The vertical force is the weight of this volume:

$$ F_y = \rho g V $$ $$ F_y = 1000 \times 9.81 \times 16\pi $$ $$ F_y \approx 493104 \, \text{N} $$

3. Resultant Force ($F$)

The resultant force is the vector sum of the horizontal and vertical components.

$$ F = \sqrt{F_x^2 + F_y^2} $$ $$ F = \sqrt{(627840)^2 + (493104)^2} $$ $$ F = \sqrt{3.94 \times 10^{11} + 2.43 \times 10^{11}} $$ $$ F = \sqrt{6.37 \times 10^{11}} $$ $$ F \approx 798328 \, \text{N} $$

4. Angle of Action ($\theta$)

The angle the resultant force makes with the horizontal is found using trigonometry.

$$ \tan \theta = \frac{F_y}{F_x} $$ $$ \tan \theta = \frac{493104}{627840} \approx 0.7853 $$ $$ \theta = \tan^{-1}(0.7853) $$ $$ \theta \approx 38.14^\circ $$

Final Result:

The resultant force is $ F \approx 798328 \, \text{N} $ or $ 798.33 \, \text{kN} $.

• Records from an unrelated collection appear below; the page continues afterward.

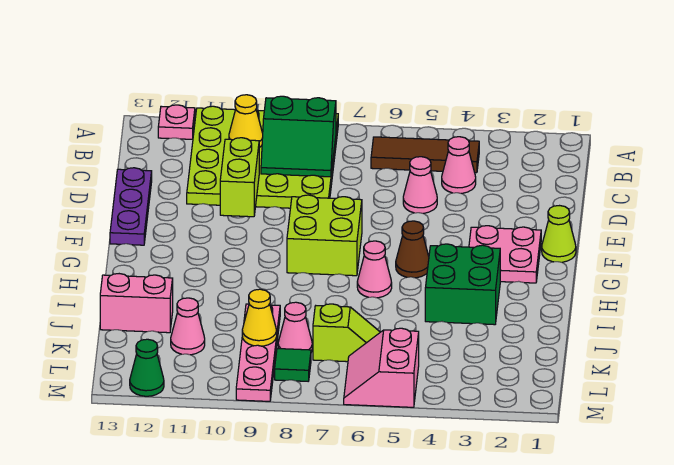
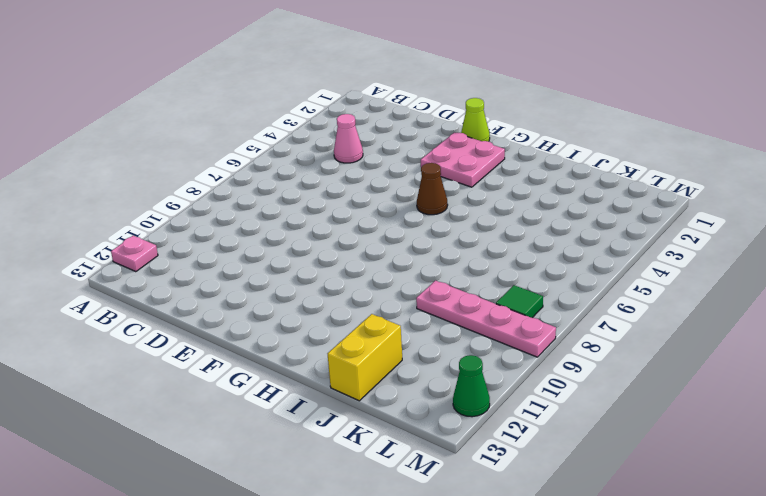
yellow 1x2 brick [328,314,402,401] -> pink 1x2 brick [100,274,173,333]
none -> lime 4x4 plate [187,106,338,208]
none -> brown 1x3 tile [371,137,479,173]
none -> pink 1x1 cone [403,157,437,213]

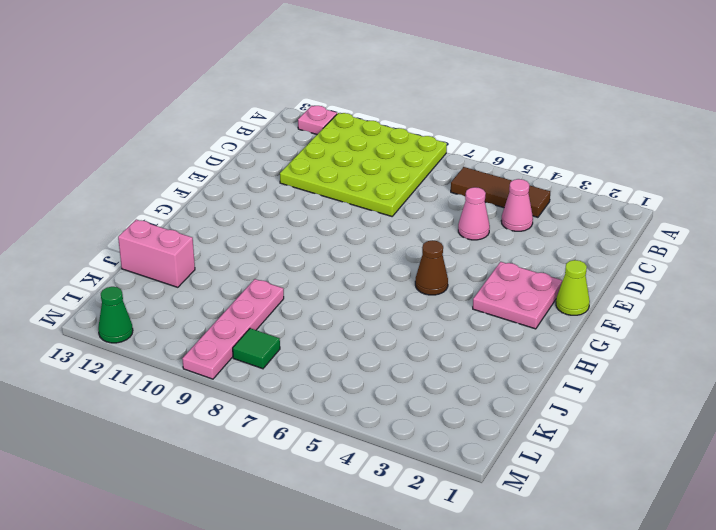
none -> purple 1x3 plate [110,168,152,245]
none -> lime 2x2 brick [287,195,362,276]
none -> green 2x2 brick [425,244,500,325]

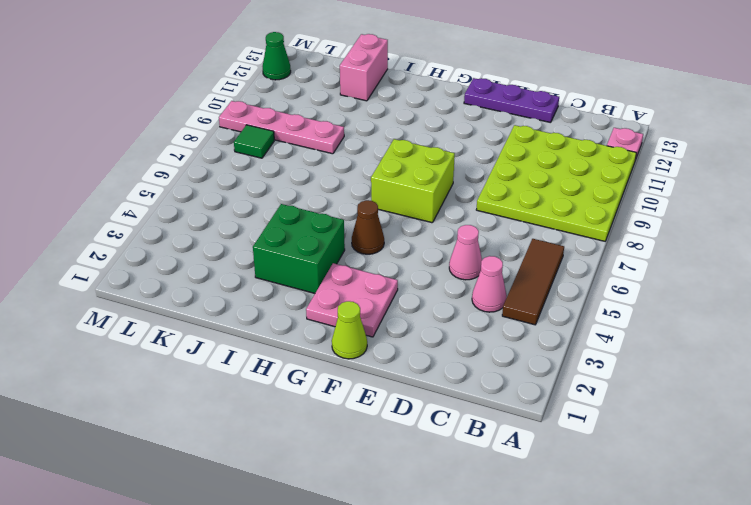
none -> pink 1x1 cone [357,241,392,298]
none -> lime 1x2 slope [313,304,380,362]
none -> pink 1x1 cone [278,302,312,352]

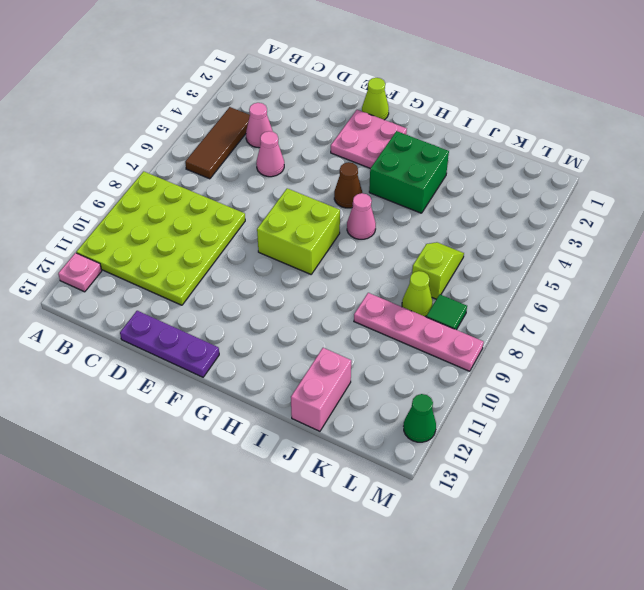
lime 1x1 cone [402,271,433,316] -> pink 1x1 cone [278,302,312,352]
none -> pink 1x1 cone [171,298,205,355]
none -> pink 2x2 slope [344,328,419,407]
none -> green 2x2 slope [261,96,336,177]

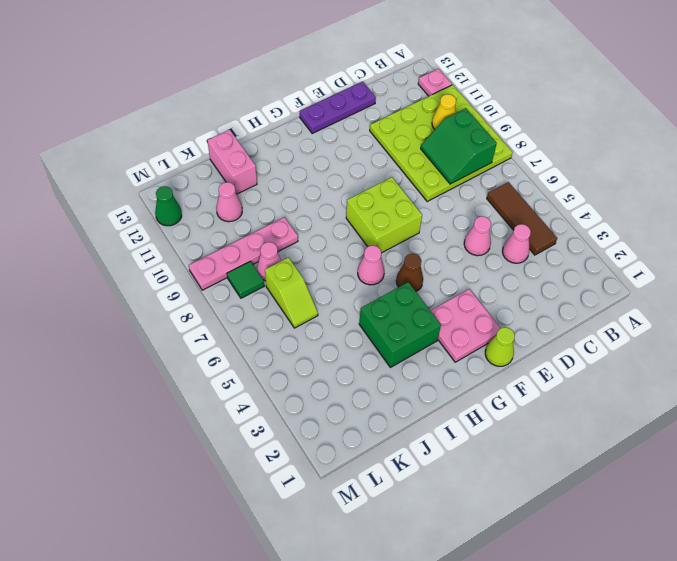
none -> pink 2x2 slope [344,328,419,407]
none -> lime 1x2 brick [220,138,259,217]
none -> yellow 1x1 cone [242,289,277,346]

The angle of action with the horizontal is $ \theta \approx 38.14^\circ $.

Explanation of Concepts

Horizontal Force on Curved Surface: The horizontal component of the hydrostatic force on any curved surface is always equal to the force on the vertical projection of that surface. This allows us to simplify the problem by analyzing a simple flat plate.

Vertical Force on Curved Surface: The vertical component is equal to the weight of the fluid volume directly above (or supported by) the curved surface, extending up to the free surface. This force acts through the centroid (center of gravity) of that fluid volume.

Resultant Force: Since the horizontal and vertical forces are perpendicular, the total resultant force can be found using the Pythagorean theorem, and its direction can be determined with basic trigonometry.